EU ETS 2026: The Methane Question That's Changing Shipping Costs
The EU Emission Trading System (ETS) has reached a critical milestone. From January 2026, shipping companies must surrender allowances covering 100% of their CO₂e emissions on EU-related voyages—up from 70% in 2025. But the bigger story this year is the expansion of covered greenhouse gases to include methane (CH₄) and nitrous oxide (N₂O).
Why Methane Matters Now
Methane has a global warming potential approximately 28 times higher than CO₂ over a 100-year period. Nitrous oxide? Approximately 265 times more potent.
For carriers that have bet big on LNG as a transitional fuel, this creates a uncomfortable reality: while LNG-powered vessels emit less CO₂ than conventional heavy fuel oil, they face methane slip—uncombusted methane passing through the engine into the exhaust. Even a small slip rate can significantly erode LNG's climate benefit and, from 2026 onwards, directly increase compliance costs.
Carrier Strategies Diverging
The major carriers have taken markedly different approaches:
| Carrier | Primary Fuel | Forward Bet | Net-Zero Target |
|---|---|---|---|
| Maersk | Biofuels + grey methanol | Green methanol | 2040 |
| Hapag-Lloyd | LNG | Methanol (2028+) | 2045 |
| CMA CGM | LNG / biomethane | Methanol + ammonia | 2050 |
| ZIM | LNG (ammonia-ready) | Ammonia | 2050 |
| MSC | LNG | Multi-fuel | 2050 |
What Shippers Need to Know
The inclusion of methane and N₂O is a direct signal that fuel strategy is no longer just a carrier's ESG concern—it directly affects the surcharges you pay.
Carriers running large LNG fleets will face higher EU ETS surcharge exposure unless they can demonstrate low methane slip rates or offset with bio-LNG. Those operating on biofuels or green methanol face lower GHG intensity and potentially lower surcharges.
The opportunity: Shippers can now actively select carriers whose fuel strategy aligns with their own Scope 3 emissions targets.
The Infrastructure Gap
Here's the uncomfortable truth: all these strategic choices raise one fundamental question—will ports actually be able to deliver the fuel?

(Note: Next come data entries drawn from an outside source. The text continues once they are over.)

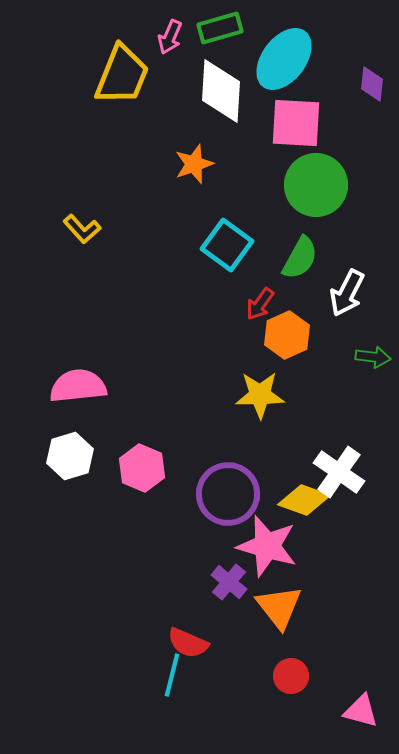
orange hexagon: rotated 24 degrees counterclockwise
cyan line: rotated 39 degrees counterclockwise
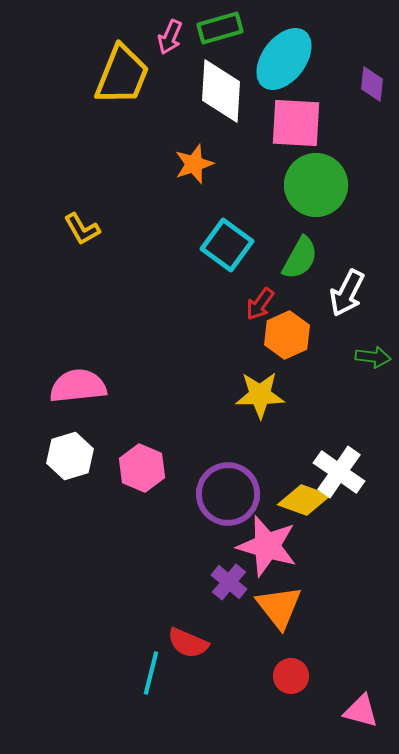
yellow L-shape: rotated 12 degrees clockwise
cyan line: moved 21 px left, 2 px up
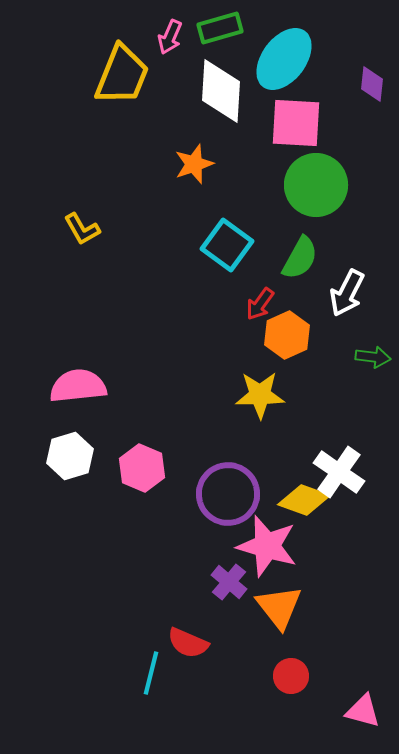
pink triangle: moved 2 px right
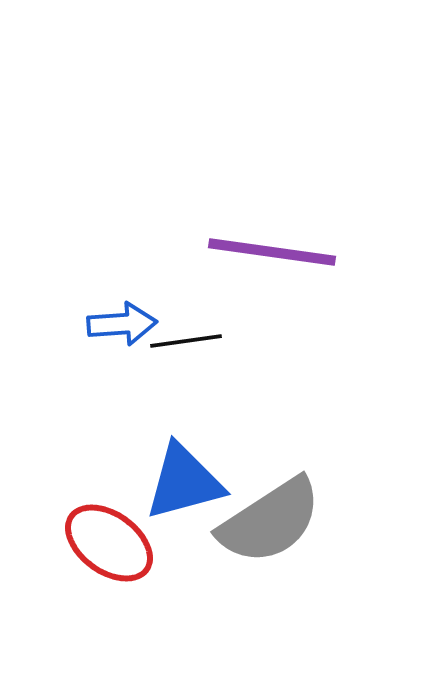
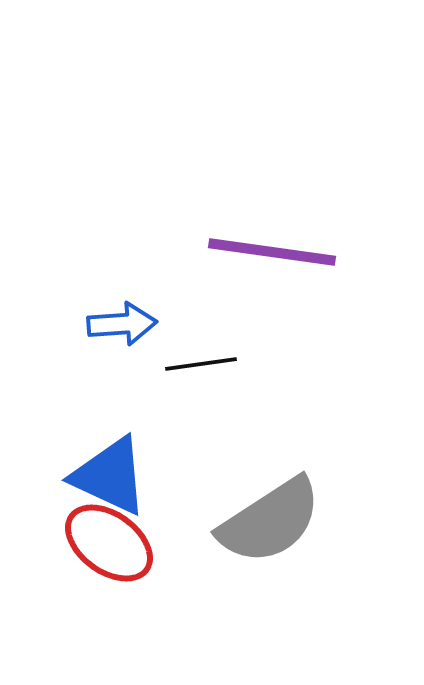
black line: moved 15 px right, 23 px down
blue triangle: moved 74 px left, 6 px up; rotated 40 degrees clockwise
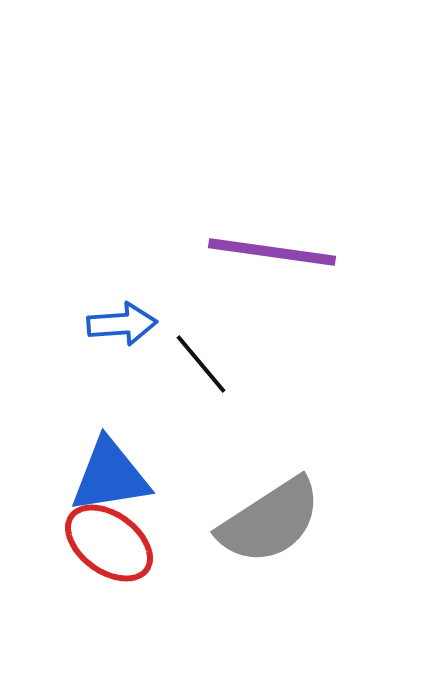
black line: rotated 58 degrees clockwise
blue triangle: rotated 34 degrees counterclockwise
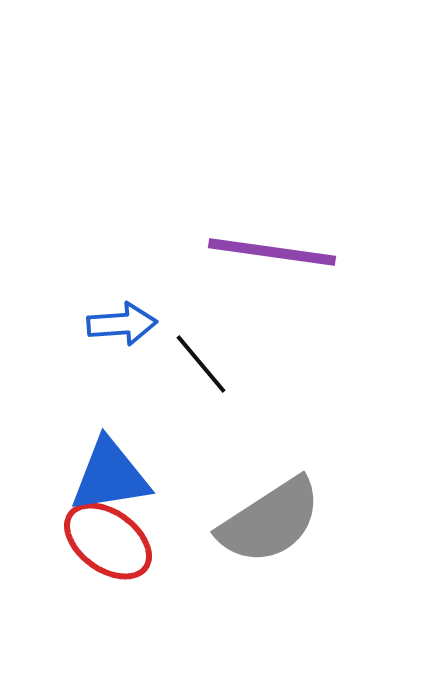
red ellipse: moved 1 px left, 2 px up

- LNG: Over 200 ports with bunkering facilities, but demand is outpacing supply
- Green Methanol: Only ~48 ports globally—well below what's needed
Key Takeaways
- 100% ETS coverage is now in effect for EU maritime voyages
- Methane slip is the new cost variable for LNG-powered vessels
- Carrier selection now has direct financial implications via ETS surcharges
- Fuel infrastructure remains the bottleneck for the energy transition
The message is clear: understanding fuel strategy isn't optional anymore—it's a compliance and cost imperative.